I have two variables that change over time. Addition is known, but as for substraction, I know only the sum that needs to be substracted, while I want to substract it from both variables proportionally.
Here is an example of a dataset
df = data.frame(id = c(rep(1,5), rep(2,3)),
ord = c(1:5, 1:3),
a = c(10, NA, 20, 0, NA, 0, 15, NA),
b = c(0, NA, 0, 15, NA, 10, 0, NA),
substract = c(NA, -5, NA, NA, -10, NA, NA, -15)) %>%
rowwise() %>%
mutate(all = sum(c(a, b, substract), na.rm = TRUE)) %>%
arrange(id, ord) %>%
group_by(id) %>%
mutate(all = cumsum(all)) %>%
ungroup()
So, I want to replace NA
in a
and b
with the value from substract
, multiplied by cumulative sum of a
and b
respectively, divided by value in all
right before the NA
. The problem is, that after each replacement, the next replacement should take into account all the previous replacements, as cumulative sum of a
and b
will change after that.
I have a solution with a while
loop that works, but is highly ineffective. The original dataset is huge, so it is not an option for me, but it might give some additional insight on what I would like to achieve.
test = df %>%
group_by(id)
while(any(is.na(test$a))){
test = test %>%
mutate(across(c("a", "b"), ~ ifelse(is.na(.x), lag(cumsum(.x)) / lag(all) * substract, .x)))
}
Could anyone suggest a more effective solution? Like, if there was any way to make mutate
function save changes after each mutation (so it does not need to be put into a while loop) or something?

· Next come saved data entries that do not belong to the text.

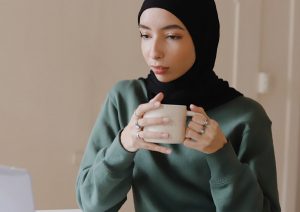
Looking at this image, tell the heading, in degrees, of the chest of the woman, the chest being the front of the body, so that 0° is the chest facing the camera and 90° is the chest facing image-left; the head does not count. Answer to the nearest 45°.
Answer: approximately 45°

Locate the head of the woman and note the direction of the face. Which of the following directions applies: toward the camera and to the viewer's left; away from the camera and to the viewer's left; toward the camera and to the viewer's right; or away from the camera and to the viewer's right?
toward the camera and to the viewer's left
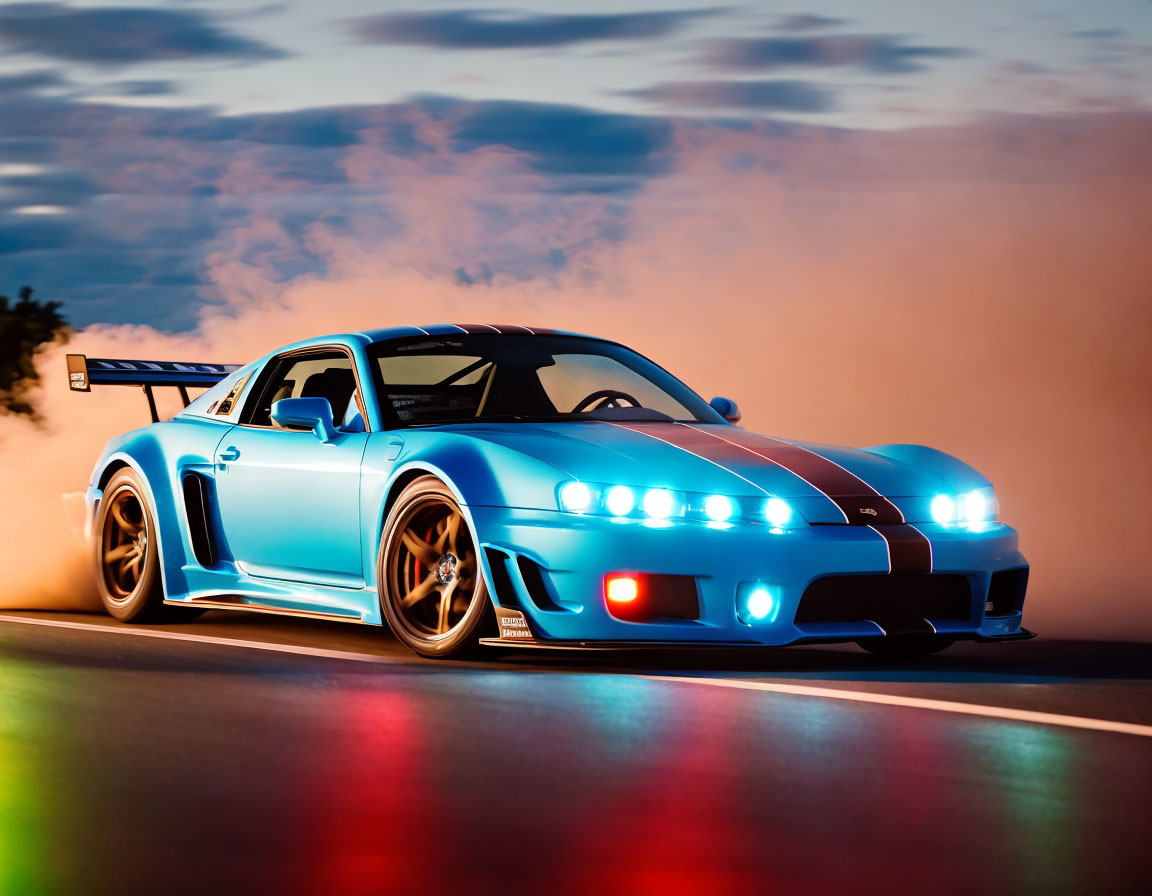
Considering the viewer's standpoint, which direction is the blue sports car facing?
facing the viewer and to the right of the viewer
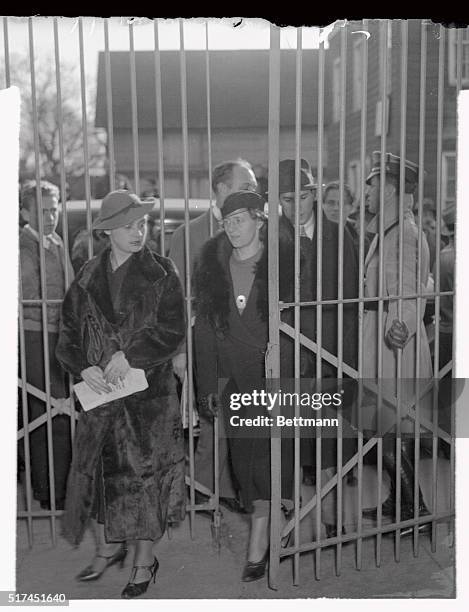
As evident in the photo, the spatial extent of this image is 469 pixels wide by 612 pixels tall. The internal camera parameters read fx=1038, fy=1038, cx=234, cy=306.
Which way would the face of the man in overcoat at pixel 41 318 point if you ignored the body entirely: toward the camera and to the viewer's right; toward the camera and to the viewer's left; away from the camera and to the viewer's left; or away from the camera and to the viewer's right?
toward the camera and to the viewer's right

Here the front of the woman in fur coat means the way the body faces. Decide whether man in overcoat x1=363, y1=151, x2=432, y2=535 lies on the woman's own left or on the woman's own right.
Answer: on the woman's own left

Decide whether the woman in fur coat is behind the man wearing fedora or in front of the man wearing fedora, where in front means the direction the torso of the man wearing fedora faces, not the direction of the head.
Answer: in front

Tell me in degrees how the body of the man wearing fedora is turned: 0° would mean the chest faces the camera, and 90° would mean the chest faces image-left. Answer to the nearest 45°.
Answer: approximately 45°

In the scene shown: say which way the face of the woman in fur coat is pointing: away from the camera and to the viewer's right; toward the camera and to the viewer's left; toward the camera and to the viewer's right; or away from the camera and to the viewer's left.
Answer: toward the camera and to the viewer's right

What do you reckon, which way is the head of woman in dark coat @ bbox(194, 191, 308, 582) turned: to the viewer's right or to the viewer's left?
to the viewer's left

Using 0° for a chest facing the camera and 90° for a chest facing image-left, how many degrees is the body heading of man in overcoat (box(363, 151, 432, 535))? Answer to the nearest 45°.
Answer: approximately 90°

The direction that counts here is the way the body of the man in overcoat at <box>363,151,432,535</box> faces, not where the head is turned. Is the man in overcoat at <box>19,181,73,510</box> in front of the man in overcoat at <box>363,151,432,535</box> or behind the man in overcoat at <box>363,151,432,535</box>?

EDIT: user63230 suggested using recursive functions. It does seem to be what I wanted, but I still have difficulties in their application to my case. accumulate2()
accepts only 3-arguments function and does not seem to work with lag()
(as I need not only the previous value of the current variable), so it seems to be not enough. Maybe there is a way to make it work, but I have not discovered it yet. Any help would be very appreciated.